Source texts of formatted documents:

§ §

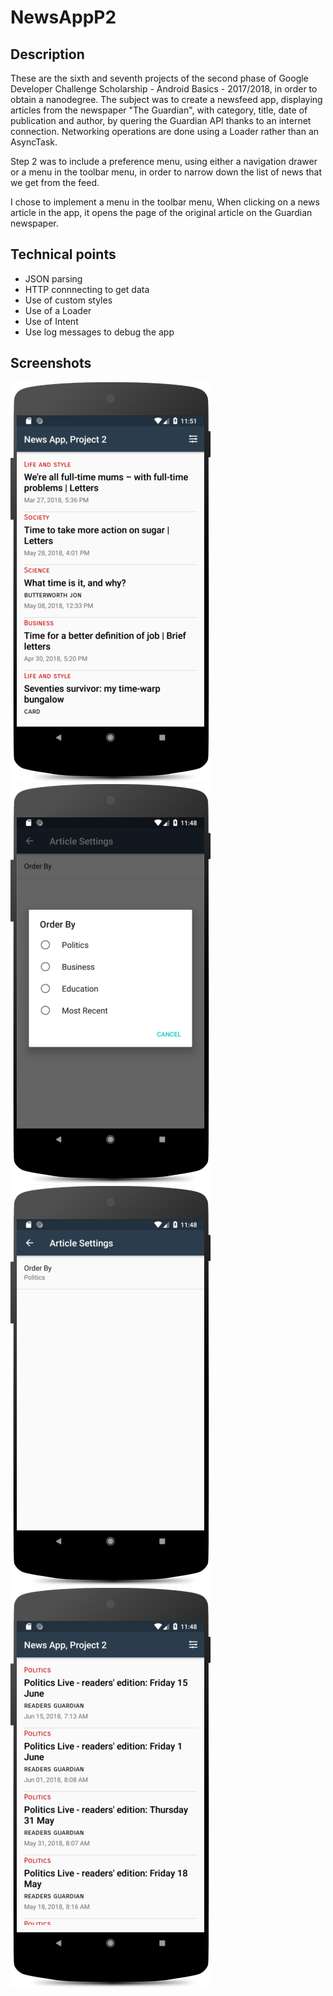 # NewsAppP2

## Description
These are the sixth and seventh projects of the second phase of Google Developer Challenge Scholarship - Android Basics - 2017/2018, in order to obtain a nanodegree. The subject was to create a newsfeed app, displaying articles from the newspaper "The Guardian", with category, title, date of publication and author, by quering the Guardian API thanks to an internet connection. Networking operations are done using a Loader rather than an AsyncTask.

Step 2 was to include a preference menu, using either a navigation drawer or a menu in the toolbar menu, in order to narrow down the list of news that we get from the feed. 

I chose to implement a menu in the toolbar menu, 
When clicking on a news article in the  app, it opens the page of the original article on the Guardian newspaper. 

## Technical points
<ul>
  <li>JSON parsing</li>
  <li>HTTP connnecting to get data</li>
  <li>Use of custom styles</li>
  <li>Use of a Loader</li>
  <li>Use of Intent</li>
  <li>Use log messages to debug the app</li>
</ul>

## Screenshots
<img src="/images/Screenshot_1.png" width="320" height="640"> <img src="/images/Screenshot_2.png" width="320" height="640"> <img src="/images/Screenshot_3.png" width="320" height="640"><img src="/images/Screenshot_4.png" width="320" height="640">
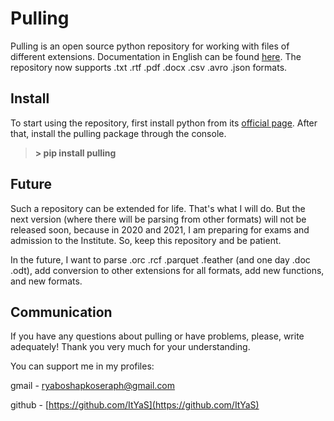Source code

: # Pulling
Pulling is an open source python repository for working with files of different extensions. Documentation in English can be found [here](https://github.com/ItYaS/pulling/wiki).
The repository now supports .txt .rtf .pdf .docx .csv .avro .json formats.

## Install
To start using the repository, first install python from its [official page](https://www.python.org/downloads/). 
After that, install the pulling package through the console.

> **> pip install pulling**

## Future
Such a repository can be extended for life. That's what I will do. But the next version (where there will be parsing from other formats) will not be released soon, because in 2020 and 2021, I am preparing for exams and admission to the Institute. So, keep this repository and be patient.

In the future, I want to parse .orc .rcf .parquet .feather (and one day .doc .odt), add conversion to other extensions for all formats, add new functions, and new formats.

## Communication
If you have any questions about pulling or have problems, please, write adequately! Thank you very much for your understanding.

You can support me in my profiles:

gmail - ryaboshapkoseraph@gmail.com

github - [https://github.com/ItYaS](https://github.com/ItYaS)
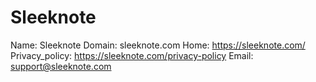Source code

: 
# Sleeknote

Name: Sleeknote
Domain: sleeknote.com
Home: https://sleeknote.com/
Privacy_policy: https://sleeknote.com/privacy-policy
Email: support@sleeknote.com
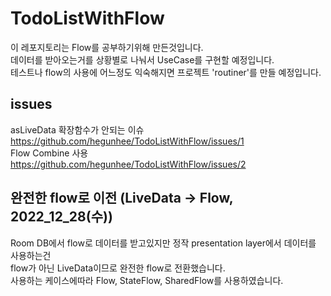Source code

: # TodoListWithFlow  
이 레포지토리는 Flow를 공부하기위해 만든것입니다.  
데이터를 받아오는거를 상황별로 나눠서 UseCase를 구현할 예정입니다.  
테스트나 flow의 사용에 어느정도 익숙해지면 프로젝트 'routiner'를 만들 예정입니다.  

## issues  
asLiveData 확장함수가 안되는 이슈  
https://github.com/hegunhee/TodoListWithFlow/issues/1  
Flow Combine 사용  
https://github.com/hegunhee/TodoListWithFlow/issues/2  

## 완전한 flow로 이전 (LiveData -> Flow, 2022_12_28(수))  
Room DB에서 flow로 데이터를 받고있지만 정작 presentation layer에서 데이터를 사용하는건  
flow가 아닌 LiveData이므로 완전한 flow로 전환했습니다.  
사용하는 케이스에따라 Flow, StateFlow, SharedFlow를 사용하였습니다.  
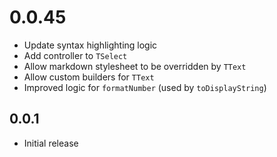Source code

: # 0.0.45

* Update syntax highlighting logic
* Add controller to `TSelect`
* Allow markdown stylesheet to be overridden by `TText`
* Allow custom builders for `TText`
* Improved logic for `formatNumber` (used by `toDisplayString`)

## 0.0.1

* Initial release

§ §

Work task –
From the records given above, reproduce all text exactly and exclude each picture.

Task answer –
 # NewsAppP2

## Description
These are the sixth and seventh projects of the second phase of Google Developer Challenge Scholarship - Android Basics - 2017/2018, in order to obtain a nanodegree. The subject was to create a newsfeed app, displaying articles from the newspaper "The Guardian", with category, title, date of publication and author, by quering the Guardian API thanks to an internet connection. Networking operations are done using a Loader rather than an AsyncTask.

Step 2 was to include a preference menu, using either a navigation drawer or a menu in the toolbar menu, in order to narrow down the list of news that we get from the feed. 

I chose to implement a menu in the toolbar menu, 
When clicking on a news article in the  app, it opens the page of the original article on the Guardian newspaper. 

## Technical points
<ul>
  <li>JSON parsing</li>
  <li>HTTP connnecting to get data</li>
  <li>Use of custom styles</li>
  <li>Use of a Loader</li>
  <li>Use of Intent</li>
  <li>Use log messages to debug the app</li>
</ul>

## Screenshots
<img src="/images/Screenshot_1.png" width="320" height="640"> <img src="/images/Screenshot_2.png" width="320" height="640"> <img src="/images/Screenshot_3.png" width="320" height="640"><img src="/images/Screenshot_4.png" width="320" height="640">
Source code

: # Pulling
Pulling is an open source python repository for working with files of different extensions. Documentation in English can be found [here](https://github.com/ItYaS/pulling/wiki).
The repository now supports .txt .rtf .pdf .docx .csv .avro .json formats.

## Install
To start using the repository, first install python from its [official page](https://www.python.org/downloads/). 
After that, install the pulling package through the console.

> **> pip install pulling**

## Future
Such a repository can be extended for life. That's what I will do. But the next version (where there will be parsing from other formats) will not be released soon, because in 2020 and 2021, I am preparing for exams and admission to the Institute. So, keep this repository and be patient.

In the future, I want to parse .orc .rcf .parquet .feather (and one day .doc .odt), add conversion to other extensions for all formats, add new functions, and new formats.

## Communication
If you have any questions about pulling or have problems, please, write adequately! Thank you very much for your understanding.

You can support me in my profiles:

gmail - ryaboshapkoseraph@gmail.com

github - [https://github.com/ItYaS](https://github.com/ItYaS)
Source code

: 
# Sleeknote

Name: Sleeknote
Domain: sleeknote.com
Home: https://sleeknote.com/
Privacy_policy: https://sleeknote.com/privacy-policy
Email: support@sleeknote.com
Source code

: # TodoListWithFlow  
이 레포지토리는 Flow를 공부하기위해 만든것입니다.  
데이터를 받아오는거를 상황별로 나눠서 UseCase를 구현할 예정입니다.  
테스트나 flow의 사용에 어느정도 익숙해지면 프로젝트 'routiner'를 만들 예정입니다.  

## issues  
asLiveData 확장함수가 안되는 이슈  
https://github.com/hegunhee/TodoListWithFlow/issues/1  
Flow Combine 사용  
https://github.com/hegunhee/TodoListWithFlow/issues/2  

## 완전한 flow로 이전 (LiveData -> Flow, 2022_12_28(수))  
Room DB에서 flow로 데이터를 받고있지만 정작 presentation layer에서 데이터를 사용하는건  
flow가 아닌 LiveData이므로 완전한 flow로 전환했습니다.  
사용하는 케이스에따라 Flow, StateFlow, SharedFlow를 사용하였습니다.  
Source code

: # 0.0.45

* Update syntax highlighting logic
* Add controller to `TSelect`
* Allow markdown stylesheet to be overridden by `TText`
* Allow custom builders for `TText`
* Improved logic for `formatNumber` (used by `toDisplayString`)

## 0.0.1

* Initial release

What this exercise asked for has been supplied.